# Required action:
Please repeat the lines below exactly. Begin with the line containing "micrograph of neoplastic" and go on through the line containing "(3,3'-diaminobenzidine) immunohistochemical staining".

# Data excerpts:
--------------------------------------------------

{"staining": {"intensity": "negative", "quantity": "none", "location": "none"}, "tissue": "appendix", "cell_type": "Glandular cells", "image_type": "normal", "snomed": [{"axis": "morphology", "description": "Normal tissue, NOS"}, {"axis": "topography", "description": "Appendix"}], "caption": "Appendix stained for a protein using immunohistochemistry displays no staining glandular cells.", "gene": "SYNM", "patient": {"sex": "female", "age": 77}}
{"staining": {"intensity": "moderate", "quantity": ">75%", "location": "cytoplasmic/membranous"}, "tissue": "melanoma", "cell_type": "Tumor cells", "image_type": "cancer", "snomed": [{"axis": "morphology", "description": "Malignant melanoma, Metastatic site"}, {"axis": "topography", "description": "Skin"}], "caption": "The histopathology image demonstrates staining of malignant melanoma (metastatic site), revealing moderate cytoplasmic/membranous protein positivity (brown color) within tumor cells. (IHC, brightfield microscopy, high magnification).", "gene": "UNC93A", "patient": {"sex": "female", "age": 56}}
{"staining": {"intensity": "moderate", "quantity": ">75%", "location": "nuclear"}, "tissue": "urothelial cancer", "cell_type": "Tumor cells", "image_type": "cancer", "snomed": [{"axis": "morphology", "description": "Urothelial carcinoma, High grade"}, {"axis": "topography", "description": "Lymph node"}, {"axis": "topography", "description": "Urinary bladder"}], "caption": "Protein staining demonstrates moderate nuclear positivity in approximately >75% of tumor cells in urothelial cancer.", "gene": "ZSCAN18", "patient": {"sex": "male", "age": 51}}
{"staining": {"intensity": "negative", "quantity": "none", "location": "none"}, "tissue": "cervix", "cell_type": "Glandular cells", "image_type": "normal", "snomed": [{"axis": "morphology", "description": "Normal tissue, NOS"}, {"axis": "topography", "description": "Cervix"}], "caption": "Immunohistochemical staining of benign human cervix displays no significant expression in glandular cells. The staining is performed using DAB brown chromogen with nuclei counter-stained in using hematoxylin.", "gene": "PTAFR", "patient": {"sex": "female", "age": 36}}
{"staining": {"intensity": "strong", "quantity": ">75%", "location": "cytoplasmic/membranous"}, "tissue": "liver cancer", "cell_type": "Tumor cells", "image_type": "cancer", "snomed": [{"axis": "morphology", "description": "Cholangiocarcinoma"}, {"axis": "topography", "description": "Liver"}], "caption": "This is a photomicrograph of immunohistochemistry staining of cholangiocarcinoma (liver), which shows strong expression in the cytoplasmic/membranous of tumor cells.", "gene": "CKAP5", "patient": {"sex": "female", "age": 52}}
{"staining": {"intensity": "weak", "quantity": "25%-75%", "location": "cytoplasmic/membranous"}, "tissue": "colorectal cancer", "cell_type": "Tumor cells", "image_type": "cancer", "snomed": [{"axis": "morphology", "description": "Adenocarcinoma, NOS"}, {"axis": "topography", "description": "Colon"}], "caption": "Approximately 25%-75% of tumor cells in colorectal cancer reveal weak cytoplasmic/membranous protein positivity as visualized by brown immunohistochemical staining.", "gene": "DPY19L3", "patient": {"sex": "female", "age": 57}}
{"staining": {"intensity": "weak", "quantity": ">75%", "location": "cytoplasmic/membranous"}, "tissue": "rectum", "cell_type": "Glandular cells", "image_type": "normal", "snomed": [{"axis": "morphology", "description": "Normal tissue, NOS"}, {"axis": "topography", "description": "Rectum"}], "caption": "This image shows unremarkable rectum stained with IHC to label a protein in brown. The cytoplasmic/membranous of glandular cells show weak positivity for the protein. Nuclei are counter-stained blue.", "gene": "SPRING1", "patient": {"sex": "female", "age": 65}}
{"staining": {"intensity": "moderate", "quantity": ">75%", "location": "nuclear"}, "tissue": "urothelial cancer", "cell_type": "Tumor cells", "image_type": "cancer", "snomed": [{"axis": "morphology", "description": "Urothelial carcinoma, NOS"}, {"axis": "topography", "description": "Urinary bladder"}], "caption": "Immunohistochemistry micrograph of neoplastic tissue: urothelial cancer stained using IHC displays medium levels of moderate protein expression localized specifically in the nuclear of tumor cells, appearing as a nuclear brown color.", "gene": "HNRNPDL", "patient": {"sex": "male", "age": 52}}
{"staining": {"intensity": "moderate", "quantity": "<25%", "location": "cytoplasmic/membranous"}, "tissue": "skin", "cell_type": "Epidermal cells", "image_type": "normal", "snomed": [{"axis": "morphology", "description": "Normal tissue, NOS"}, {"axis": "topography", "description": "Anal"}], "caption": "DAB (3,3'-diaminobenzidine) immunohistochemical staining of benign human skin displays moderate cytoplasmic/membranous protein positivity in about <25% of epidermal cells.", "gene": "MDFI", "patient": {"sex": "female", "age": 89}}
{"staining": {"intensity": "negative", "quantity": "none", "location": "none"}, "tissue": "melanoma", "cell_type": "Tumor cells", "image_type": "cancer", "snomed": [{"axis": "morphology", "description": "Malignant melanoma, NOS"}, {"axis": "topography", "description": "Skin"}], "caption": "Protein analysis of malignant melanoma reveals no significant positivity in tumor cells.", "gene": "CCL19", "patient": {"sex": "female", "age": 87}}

--------------------------------------------------

# Final answer:
{"staining": {"intensity": "moderate", "quantity": ">75%", "location": "nuclear"}, "tissue": "urothelial cancer", "cell_type": "Tumor cells", "image_type": "cancer", "snomed": [{"axis": "morphology", "description": "Urothelial carcinoma, NOS"}, {"axis": "topography", "description": "Urinary bladder"}], "caption": "Immunohistochemistry micrograph of neoplastic tissue: urothelial cancer stained using IHC displays medium levels of moderate protein expression localized specifically in the nuclear of tumor cells, appearing as a nuclear brown color.", "gene": "HNRNPDL", "patient": {"sex": "male", "age": 52}}
{"staining": {"intensity": "moderate", "quantity": "<25%", "location": "cytoplasmic/membranous"}, "tissue": "skin", "cell_type": "Epidermal cells", "image_type": "normal", "snomed": [{"axis": "morphology", "description": "Normal tissue, NOS"}, {"axis": "topography", "description": "Anal"}], "caption": "DAB (3,3'-diaminobenzidine) immunohistochemical staining of benign human skin displays moderate cytoplasmic/membranous protein positivity in about <25% of epidermal cells.", "gene": "MDFI", "patient": {"sex": "female", "age": 89}}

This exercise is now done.